In regards to conversations on the show about traveling with and shipping cannabis, I just wanted to share what I recently learned about parcel interdiction as a juror on a drug case in a prohibition state. The TL;DR of it all is that Law Enforcement is working with local carrier facilities, and since they are private companies, with user agreements – there is no warrant required.
Over the course of the trial we heard testimony from multiple police officers as well as staff from a FedEx facility, where they had identified a package as suspect and proceed to build a case. The thing I was most surprised to learn was that “Parcel Interdiction” officers report to work at the local FedEx and UPS facilities almost daily. They focus on overnight packages, with these officers staged before shipping companies staff, inspecting packages and looking for “suspect shipments”.

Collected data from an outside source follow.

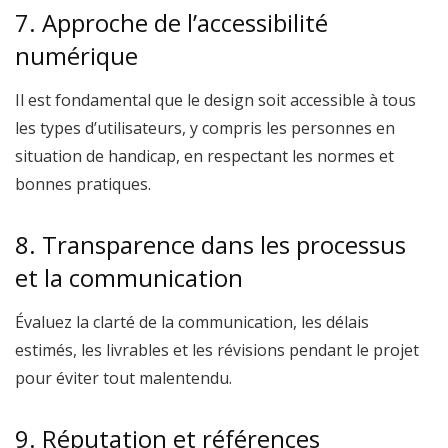
7. Approche de l’accessibilité
numérique
Il est fondamental que le design soit accessible à tous
les types d’utilisateurs, y compris les personnes en
situation de handicap, en respectant les normes et
bonnes pratiques.
8. Transparence dans les processus
et la communication
Évaluez la clarté de la communication, les délais
estimés, les livrables et les révisions pendant le projet
pour éviter tout malentendu.
9. Réputation et références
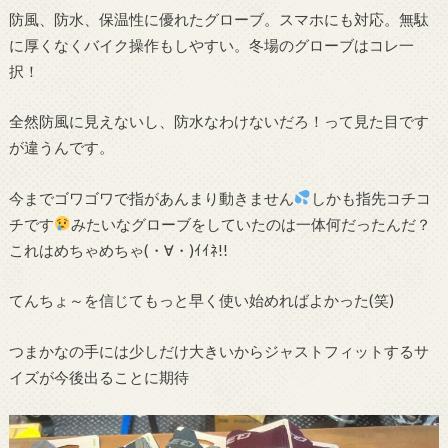
防風、防水、保温性に優れたグローブ。スマホにも対応。無駄
に厚くなくバイク操作もしやすい。冬場のグローブはコレ一
択！
全然防風に見えないし、防水なわけないだろ！って見た目です
が違うんです。
今までゴワゴワで指があんまり動きません
しかも指先コチコ
チです
みたいなグローブをしていたのは一体何だったんだ？
これはめちゃめちゃ(・∀・)ｲｲﾈ!!
てんちょ～を信じてもっと早く使い始めればよかった(笑)
つまかなの手には少しだけ大きいからジャストフィットするサ
イズが今後出ることに期待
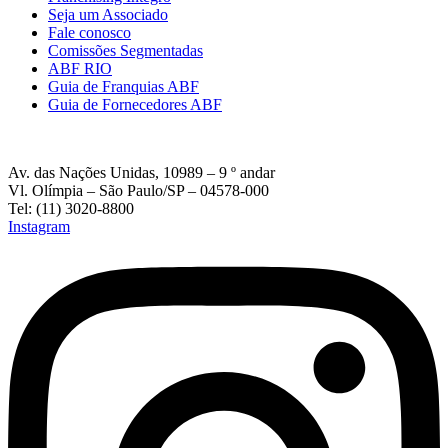
Seja um Associado
Fale conosco
Comissões Segmentadas
ABF RIO
Guia de Franquias ABF
Guia de Fornecedores ABF
Av. das Nações Unidas, 10989 – 9 º andar
Vl. Olímpia – São Paulo/SP – 04578-000
Tel: (11) 3020-8800
Instagram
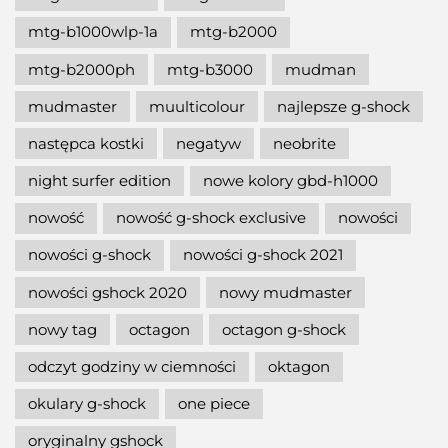
mtg-b1000wlp-1a
mtg-b2000
mtg-b2000ph
mtg-b3000
mudman
mudmaster
muulticolour
najlepsze g-shock
następca kostki
negatyw
neobrite
night surfer edition
nowe kolory gbd-h1000
nowość
nowość g-shock exclusive
nowości
nowości g-shock
nowości g-shock 2021
nowości gshock 2020
nowy mudmaster
nowy tag
octagon
octagon g-shock
odczyt godziny w ciemności
oktagon
okulary g-shock
one piece
oryginalny gshock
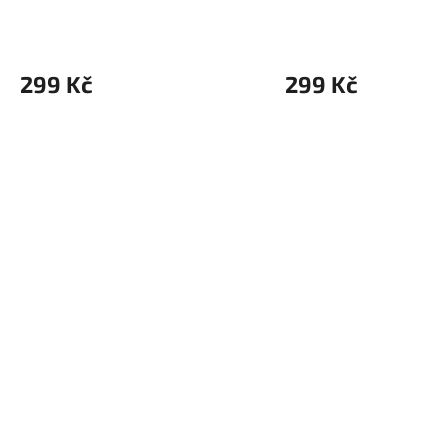
299 Kč
299 Kč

These officers and the site’s staff look for packages that have supposed “tells” like “excessive tape” and “odd smells” as well as anomalies on the shipping label and packaging – such as not in a retailer’s box (ie Amazon, Wal-Mart), that it was shipped from a “legal” state to a “prohibition” state, or if the address “seemed random or fake”.
In the example of this case, the tells were that it smelled like coffee and had the edges of the box taped in addition to the strip down the middle – nothing I as a regular Joe would think of as excessive.
In testimony they then explained that FedEx staff, in addition to opening the “suspicious” package, looked up and provided tracking details to their law enforcement “co-workers” and the officers Google street viewed the labels addresses, deciding it was suspicious coming from the address of a hotel. The officers then used a drug dog to provide them with legal cover to confiscate and continue building a case, and FedEx handed over all records related to that shipment as well as others from the same address.
We then learned about a tactic called “controlled delivery” whereby, a plain clothed officer with a story about receiving the package by mistake, delivers it to the destination address, handing it to whoever they find at the scene. If/when someone at the address accepts the package other officers rush in and make an arrest on charges of possession – for the package they just handed you!
From there it is a warrant and full search of your stuff. In this case it was a shipment of pills, but once on site they were able to charge with everything else they found, including cannabis.
Another interesting thing to note is, these Interdiction Officers are the same ones that spend time hanging out at the nearby regional air port, and are the officers that the TSA “will refer the matter” too in a prohibition state if they find anything in your luggage.
So my takeaways from this, as a repressed citizen under the thumb of prohibition have been; Never use a private carrier to ship such goods, never ship such things overnight, and never accept a package from a plain clothed random. Also as a note, the US Postal Service has their own postal inspection agents who are federal, and require warrants with some burden of proof to open a package.